Object Connectivity and Full Abstraction for a Concurrent Calculus of Classes

Extended Abstract
  • Erika Ábrahám
  • Marcello M. Bonsangue
  • Frank S. de Boer
  • Martin Steffen
Part of the Lecture Notes in Computer Science book series (LNCS, volume 3407)


The concurrent object calculus has been investigated as a core calculus for imperative, object-oriented languages with multithreading and heap-allocated objects. The combination of this form of concurrency with objects corresponds to features known from the popular language Java. One distinctive feature, however, of the concurrent object calculus is that it is object-based, whereas the mainstream of object-oriented languages is class-based.

This work explores the semantical consequences of introducing classes to the calculus. Considering classes as part of a component makes instantiation a possible interaction between component and environment. A striking consequence is that to characterize the observable behavior we must take connectivity information into account, i.e., the way objects may have knowledge of each other. In particular, unconnected environment objects can neither determine the absolute order of interaction and furthermore cannot exchange information to compare object identities.

Extracted information:

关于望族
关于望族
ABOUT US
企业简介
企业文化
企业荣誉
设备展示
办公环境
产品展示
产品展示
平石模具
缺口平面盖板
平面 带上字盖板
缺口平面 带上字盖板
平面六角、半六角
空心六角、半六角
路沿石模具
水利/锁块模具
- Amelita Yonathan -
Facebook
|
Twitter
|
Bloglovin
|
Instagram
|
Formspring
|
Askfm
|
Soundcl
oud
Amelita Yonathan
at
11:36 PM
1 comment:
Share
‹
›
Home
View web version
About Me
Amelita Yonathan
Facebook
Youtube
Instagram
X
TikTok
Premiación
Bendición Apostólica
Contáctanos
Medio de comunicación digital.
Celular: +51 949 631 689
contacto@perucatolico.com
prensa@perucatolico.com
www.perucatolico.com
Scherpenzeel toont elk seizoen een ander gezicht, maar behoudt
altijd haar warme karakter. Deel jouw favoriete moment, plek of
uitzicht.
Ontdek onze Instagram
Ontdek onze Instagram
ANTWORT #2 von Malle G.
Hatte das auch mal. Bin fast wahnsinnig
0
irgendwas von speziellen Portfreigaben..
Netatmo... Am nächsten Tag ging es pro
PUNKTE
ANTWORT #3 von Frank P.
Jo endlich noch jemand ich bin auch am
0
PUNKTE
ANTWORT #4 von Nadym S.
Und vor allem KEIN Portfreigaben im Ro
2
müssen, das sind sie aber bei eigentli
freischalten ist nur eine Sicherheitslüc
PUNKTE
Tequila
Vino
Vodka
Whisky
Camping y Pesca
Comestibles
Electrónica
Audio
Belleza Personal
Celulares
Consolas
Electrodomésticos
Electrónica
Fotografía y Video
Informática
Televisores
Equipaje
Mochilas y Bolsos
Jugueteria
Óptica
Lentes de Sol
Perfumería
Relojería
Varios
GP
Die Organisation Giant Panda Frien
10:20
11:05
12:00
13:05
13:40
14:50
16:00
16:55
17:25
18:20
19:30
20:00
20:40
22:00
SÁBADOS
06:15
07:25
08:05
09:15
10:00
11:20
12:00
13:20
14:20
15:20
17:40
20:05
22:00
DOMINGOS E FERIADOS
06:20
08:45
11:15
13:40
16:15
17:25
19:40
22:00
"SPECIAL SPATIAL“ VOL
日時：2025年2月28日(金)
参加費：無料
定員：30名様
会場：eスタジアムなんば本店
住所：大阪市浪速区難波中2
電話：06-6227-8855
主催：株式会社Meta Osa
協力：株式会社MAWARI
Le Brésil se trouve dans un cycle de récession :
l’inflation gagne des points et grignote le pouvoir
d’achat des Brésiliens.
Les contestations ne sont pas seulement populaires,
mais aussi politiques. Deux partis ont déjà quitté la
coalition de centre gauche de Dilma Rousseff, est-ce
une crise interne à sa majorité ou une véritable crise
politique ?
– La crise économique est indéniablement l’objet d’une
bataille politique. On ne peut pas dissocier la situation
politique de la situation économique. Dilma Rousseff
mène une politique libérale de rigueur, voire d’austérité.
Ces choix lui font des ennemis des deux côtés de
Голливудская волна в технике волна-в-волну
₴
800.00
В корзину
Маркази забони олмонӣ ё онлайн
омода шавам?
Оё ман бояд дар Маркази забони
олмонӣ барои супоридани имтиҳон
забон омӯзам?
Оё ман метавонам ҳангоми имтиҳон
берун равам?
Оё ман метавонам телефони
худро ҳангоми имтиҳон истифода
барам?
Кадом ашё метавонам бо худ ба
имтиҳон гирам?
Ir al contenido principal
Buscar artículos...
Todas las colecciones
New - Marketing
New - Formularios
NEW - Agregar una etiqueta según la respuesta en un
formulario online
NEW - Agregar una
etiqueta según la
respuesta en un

Tasks:
1: According to the abstract, which popular language has features that correspond to combining this form of concurrency with objects?
2: Reproduce the abstract from "Object Connectivity and" up to and including "(LNCS, volume 3407)", substituting "publication series" for "book series".
The items are separate material that the abstract does not refer to.

Answer section:
1: Java

2:
Object Connectivity and Full Abstraction for a Concurrent Calculus of Classes

Extended Abstract
  • Erika Ábrahám
  • Marcello M. Bonsangue
  • Frank S. de Boer
  • Martin Steffen
Part of the Lecture Notes in Computer Science publication series (LNCS, volume 3407)